## [Excerpt]

If only…

Lord Norton

I switched on BBC1 this evening, too late for Panorama, and no sooner had I switched on than I saw a shot of Westminster.  This was in a programme called New Tricks and it showed what purported to be a meeting with a Labour peer at the House of Lords.  The programme-makers clearly have no knowledge of the House.  It showed the peer in a rather grand office of his own.

This was misleading for a number of reasons.  Only the Lord Speaker has a large, grand office of her own of the sort portrayed in the programme.  A few other office-holders – the Leader of the House, Leader of the Opposition and the like, as well as law lords – have individual offices.  Everyone else has to make do with shared offices, some of them rather crowded.  My desk is in a large room – it was initially Black Rod’s living room – but it houses ten desks: seven of us are among the regular attenders.  What was formerly a shower-room across the corridor has been converted into an office for two peers!  When former Prime Minister, James Callaghan, joined the House, the then Labour Chief Whip, Ted Graham, had enormous difficulty getting him an office of his own.  When Lord Callaghan died, his small office was immediately converted into an office for two senior peers.

## [Data shown]

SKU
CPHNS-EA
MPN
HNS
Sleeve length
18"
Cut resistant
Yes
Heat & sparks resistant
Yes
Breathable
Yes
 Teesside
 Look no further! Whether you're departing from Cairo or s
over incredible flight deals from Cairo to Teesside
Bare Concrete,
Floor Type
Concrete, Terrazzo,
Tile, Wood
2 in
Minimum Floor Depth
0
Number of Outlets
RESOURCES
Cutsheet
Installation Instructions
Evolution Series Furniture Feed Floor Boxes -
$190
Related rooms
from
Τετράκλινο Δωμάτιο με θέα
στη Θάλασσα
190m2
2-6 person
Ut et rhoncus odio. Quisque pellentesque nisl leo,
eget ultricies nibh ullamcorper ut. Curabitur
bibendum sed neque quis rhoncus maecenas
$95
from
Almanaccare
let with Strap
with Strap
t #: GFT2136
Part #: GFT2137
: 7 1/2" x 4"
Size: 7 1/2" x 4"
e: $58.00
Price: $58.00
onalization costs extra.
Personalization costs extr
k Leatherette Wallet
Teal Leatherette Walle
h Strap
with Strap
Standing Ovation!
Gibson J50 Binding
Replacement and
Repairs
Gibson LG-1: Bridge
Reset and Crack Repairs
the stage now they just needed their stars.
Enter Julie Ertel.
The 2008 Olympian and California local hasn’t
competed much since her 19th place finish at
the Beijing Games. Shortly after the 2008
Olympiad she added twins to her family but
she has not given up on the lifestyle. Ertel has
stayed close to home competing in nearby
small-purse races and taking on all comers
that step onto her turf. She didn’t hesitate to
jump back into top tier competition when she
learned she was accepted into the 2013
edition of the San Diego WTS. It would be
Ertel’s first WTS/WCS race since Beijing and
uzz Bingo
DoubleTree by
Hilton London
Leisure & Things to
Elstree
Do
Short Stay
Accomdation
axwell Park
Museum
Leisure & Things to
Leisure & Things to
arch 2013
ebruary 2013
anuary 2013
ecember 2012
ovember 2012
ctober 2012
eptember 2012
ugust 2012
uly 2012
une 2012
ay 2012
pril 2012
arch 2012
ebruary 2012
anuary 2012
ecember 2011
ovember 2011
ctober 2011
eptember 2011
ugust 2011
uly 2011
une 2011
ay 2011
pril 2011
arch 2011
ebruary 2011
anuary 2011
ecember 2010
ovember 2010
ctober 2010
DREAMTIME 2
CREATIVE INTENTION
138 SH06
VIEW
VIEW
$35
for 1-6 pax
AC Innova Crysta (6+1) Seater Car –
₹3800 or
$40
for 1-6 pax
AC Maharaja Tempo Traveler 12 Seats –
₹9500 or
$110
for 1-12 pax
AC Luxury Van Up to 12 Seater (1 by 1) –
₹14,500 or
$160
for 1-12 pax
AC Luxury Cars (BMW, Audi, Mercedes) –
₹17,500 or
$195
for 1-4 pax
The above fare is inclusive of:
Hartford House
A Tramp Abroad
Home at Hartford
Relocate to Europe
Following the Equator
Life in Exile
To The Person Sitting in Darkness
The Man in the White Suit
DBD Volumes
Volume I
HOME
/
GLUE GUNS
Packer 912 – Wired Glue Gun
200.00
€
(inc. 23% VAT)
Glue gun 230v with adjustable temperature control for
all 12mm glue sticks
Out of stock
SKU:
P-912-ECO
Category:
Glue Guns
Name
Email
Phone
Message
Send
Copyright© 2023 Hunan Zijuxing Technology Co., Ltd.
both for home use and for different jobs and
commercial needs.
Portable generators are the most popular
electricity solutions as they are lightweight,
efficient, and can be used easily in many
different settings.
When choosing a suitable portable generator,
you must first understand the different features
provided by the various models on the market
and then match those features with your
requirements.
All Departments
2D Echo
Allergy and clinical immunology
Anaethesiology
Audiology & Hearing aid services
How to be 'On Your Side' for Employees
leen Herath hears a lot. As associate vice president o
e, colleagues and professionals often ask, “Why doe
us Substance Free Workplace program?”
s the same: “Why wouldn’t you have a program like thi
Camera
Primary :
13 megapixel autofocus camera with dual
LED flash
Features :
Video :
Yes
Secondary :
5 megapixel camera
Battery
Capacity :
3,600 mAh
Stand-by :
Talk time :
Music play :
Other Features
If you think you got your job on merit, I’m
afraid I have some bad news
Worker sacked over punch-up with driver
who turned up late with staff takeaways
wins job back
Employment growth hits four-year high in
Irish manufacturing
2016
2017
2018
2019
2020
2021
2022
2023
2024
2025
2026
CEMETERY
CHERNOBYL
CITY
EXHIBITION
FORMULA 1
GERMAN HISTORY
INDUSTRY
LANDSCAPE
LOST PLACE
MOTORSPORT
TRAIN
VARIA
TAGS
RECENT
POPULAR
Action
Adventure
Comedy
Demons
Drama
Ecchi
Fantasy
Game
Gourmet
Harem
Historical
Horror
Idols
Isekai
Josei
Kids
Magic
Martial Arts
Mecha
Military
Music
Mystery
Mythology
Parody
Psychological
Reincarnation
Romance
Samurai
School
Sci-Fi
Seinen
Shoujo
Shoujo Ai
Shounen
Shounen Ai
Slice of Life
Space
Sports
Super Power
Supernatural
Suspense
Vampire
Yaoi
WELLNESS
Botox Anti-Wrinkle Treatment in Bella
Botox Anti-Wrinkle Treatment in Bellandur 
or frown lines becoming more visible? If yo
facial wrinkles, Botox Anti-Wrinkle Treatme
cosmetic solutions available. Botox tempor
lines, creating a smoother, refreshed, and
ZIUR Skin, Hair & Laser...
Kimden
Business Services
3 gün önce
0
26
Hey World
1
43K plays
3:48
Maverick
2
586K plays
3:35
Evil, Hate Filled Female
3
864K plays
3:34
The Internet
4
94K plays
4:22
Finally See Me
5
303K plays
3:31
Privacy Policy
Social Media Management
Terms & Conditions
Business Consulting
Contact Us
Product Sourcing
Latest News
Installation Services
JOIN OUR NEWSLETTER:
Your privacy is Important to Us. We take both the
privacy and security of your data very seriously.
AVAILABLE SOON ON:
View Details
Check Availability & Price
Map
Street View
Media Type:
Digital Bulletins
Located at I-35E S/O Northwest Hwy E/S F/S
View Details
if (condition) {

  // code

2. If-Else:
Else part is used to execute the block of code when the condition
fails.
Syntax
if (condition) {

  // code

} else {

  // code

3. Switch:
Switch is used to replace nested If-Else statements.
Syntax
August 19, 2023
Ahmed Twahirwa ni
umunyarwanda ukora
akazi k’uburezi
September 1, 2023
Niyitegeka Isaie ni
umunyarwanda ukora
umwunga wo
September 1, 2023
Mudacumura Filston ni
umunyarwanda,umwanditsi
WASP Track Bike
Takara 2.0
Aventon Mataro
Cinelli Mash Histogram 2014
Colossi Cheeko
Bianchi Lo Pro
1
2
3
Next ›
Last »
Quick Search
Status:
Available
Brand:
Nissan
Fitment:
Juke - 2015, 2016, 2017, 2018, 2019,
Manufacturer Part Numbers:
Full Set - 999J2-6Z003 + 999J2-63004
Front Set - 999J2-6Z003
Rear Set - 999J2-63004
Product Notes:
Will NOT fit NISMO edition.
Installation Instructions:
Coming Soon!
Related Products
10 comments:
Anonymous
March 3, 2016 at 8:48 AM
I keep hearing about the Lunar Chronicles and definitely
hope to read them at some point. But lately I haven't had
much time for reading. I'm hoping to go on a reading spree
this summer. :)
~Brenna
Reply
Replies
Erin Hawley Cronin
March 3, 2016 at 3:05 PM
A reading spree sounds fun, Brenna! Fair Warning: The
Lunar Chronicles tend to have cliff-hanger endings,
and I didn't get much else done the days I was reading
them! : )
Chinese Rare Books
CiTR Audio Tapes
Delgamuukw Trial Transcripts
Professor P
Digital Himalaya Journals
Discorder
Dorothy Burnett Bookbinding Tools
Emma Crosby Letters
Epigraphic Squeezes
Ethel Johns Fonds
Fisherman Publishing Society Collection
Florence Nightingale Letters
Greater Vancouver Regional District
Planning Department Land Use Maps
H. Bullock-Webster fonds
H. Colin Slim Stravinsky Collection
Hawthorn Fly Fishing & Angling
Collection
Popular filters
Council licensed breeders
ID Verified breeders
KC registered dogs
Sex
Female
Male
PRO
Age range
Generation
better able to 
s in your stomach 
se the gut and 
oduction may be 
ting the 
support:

## [Instruction]
Quote the post about offices in the House of Lords word for word, starting with "This was misleading" and going on through "two senior peers.".

## [The answer]
This was misleading for a number of reasons.  Only the Lord Speaker has a large, grand office of her own of the sort portrayed in the programme.  A few other office-holders – the Leader of the House, Leader of the Opposition and the like, as well as law lords – have individual offices.  Everyone else has to make do with shared offices, some of them rather crowded.  My desk is in a large room – it was initially Black Rod’s living room – but it houses ten desks: seven of us are among the regular attenders.  What was formerly a shower-room across the corridor has been converted into an office for two peers!  When former Prime Minister, James Callaghan, joined the House, the then Labour Chief Whip, Ted Graham, had enormous difficulty getting him an office of his own.  When Lord Callaghan died, his small office was immediately converted into an office for two senior peers.